How many lines in the material below include the word "OHCHR"? Give only the number.
===
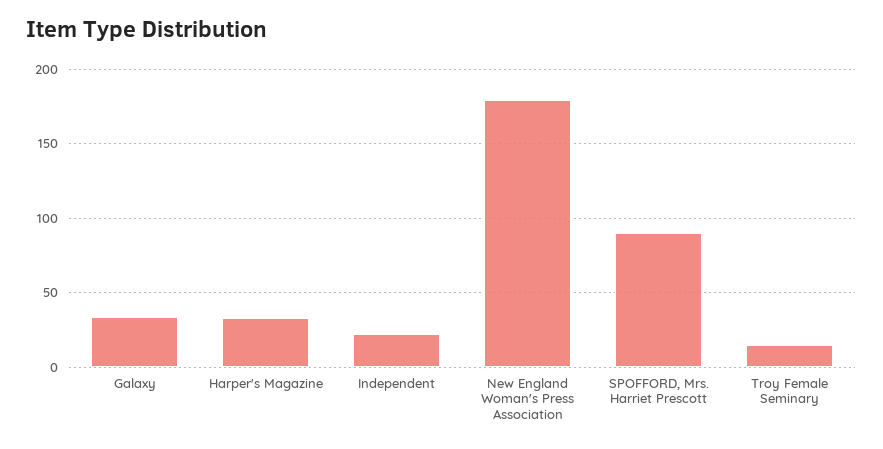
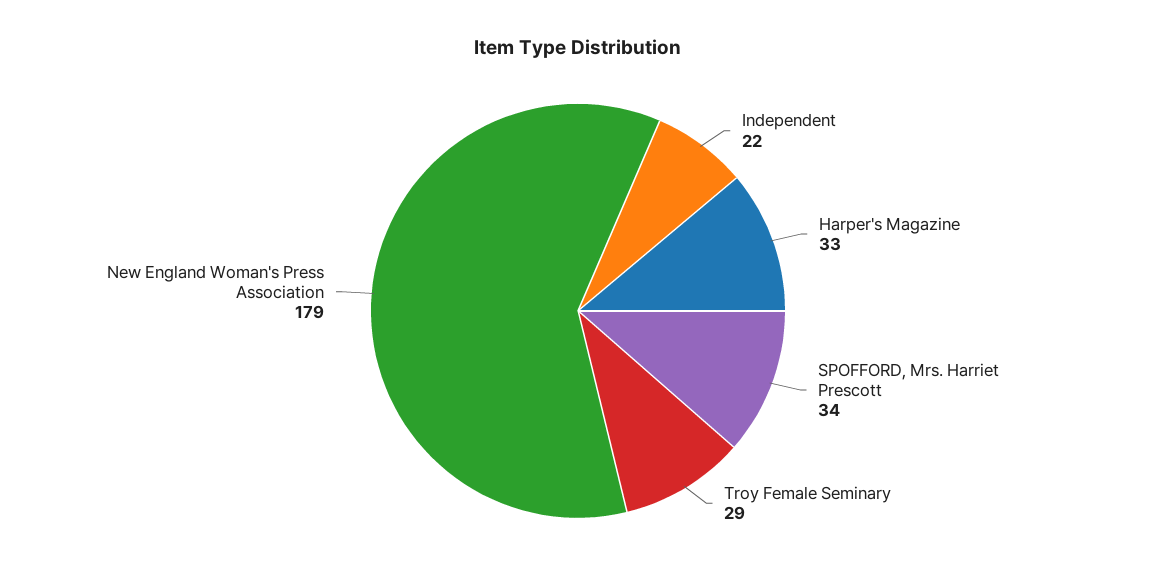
Galaxy: 35 -> none
SPOFFORD, Mrs. Harriet Prescott: 90 -> 34
Troy Female Seminary: 15 -> 29

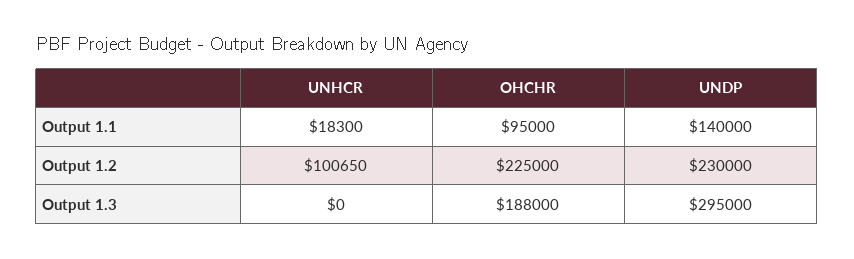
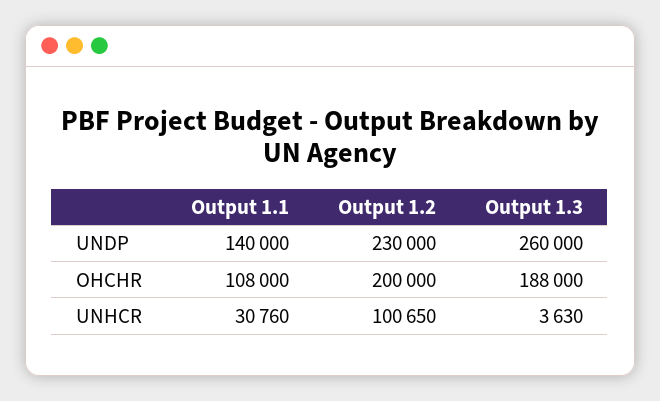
UNHCR, Output 1.1: 18300 -> 30760
OHCHR, Output 1.1: 95000 -> 108000
OHCHR, Output 1.2: 225000 -> 200000
UNHCR, Output 1.3: 0 -> 3630
UNDP, Output 1.3: 295000 -> 260000

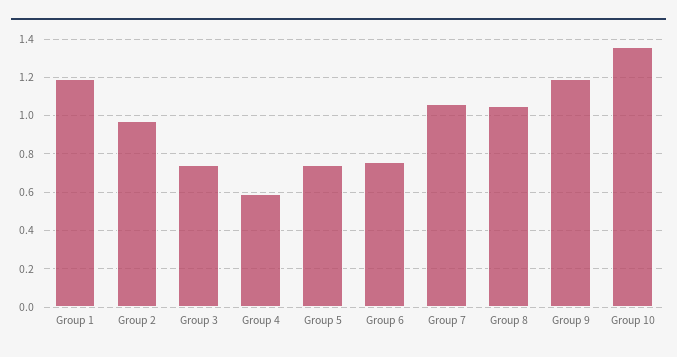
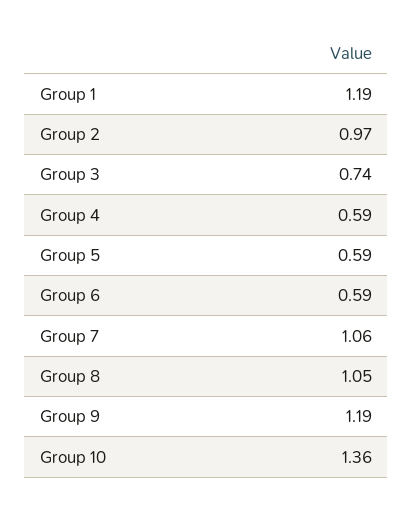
Group 5: 0.75 -> 0.59
Group 6: 0.75 -> 0.59

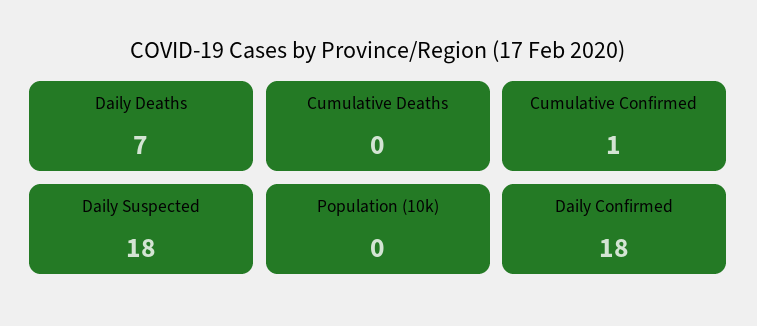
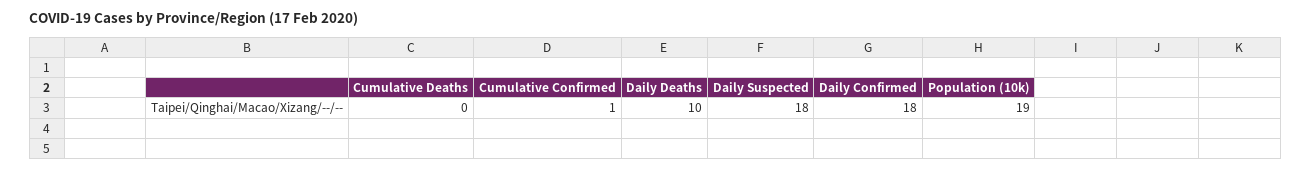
Daily Deaths: 7 -> 10
Population (10k): 0 -> 19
===
Solution to the problem: 2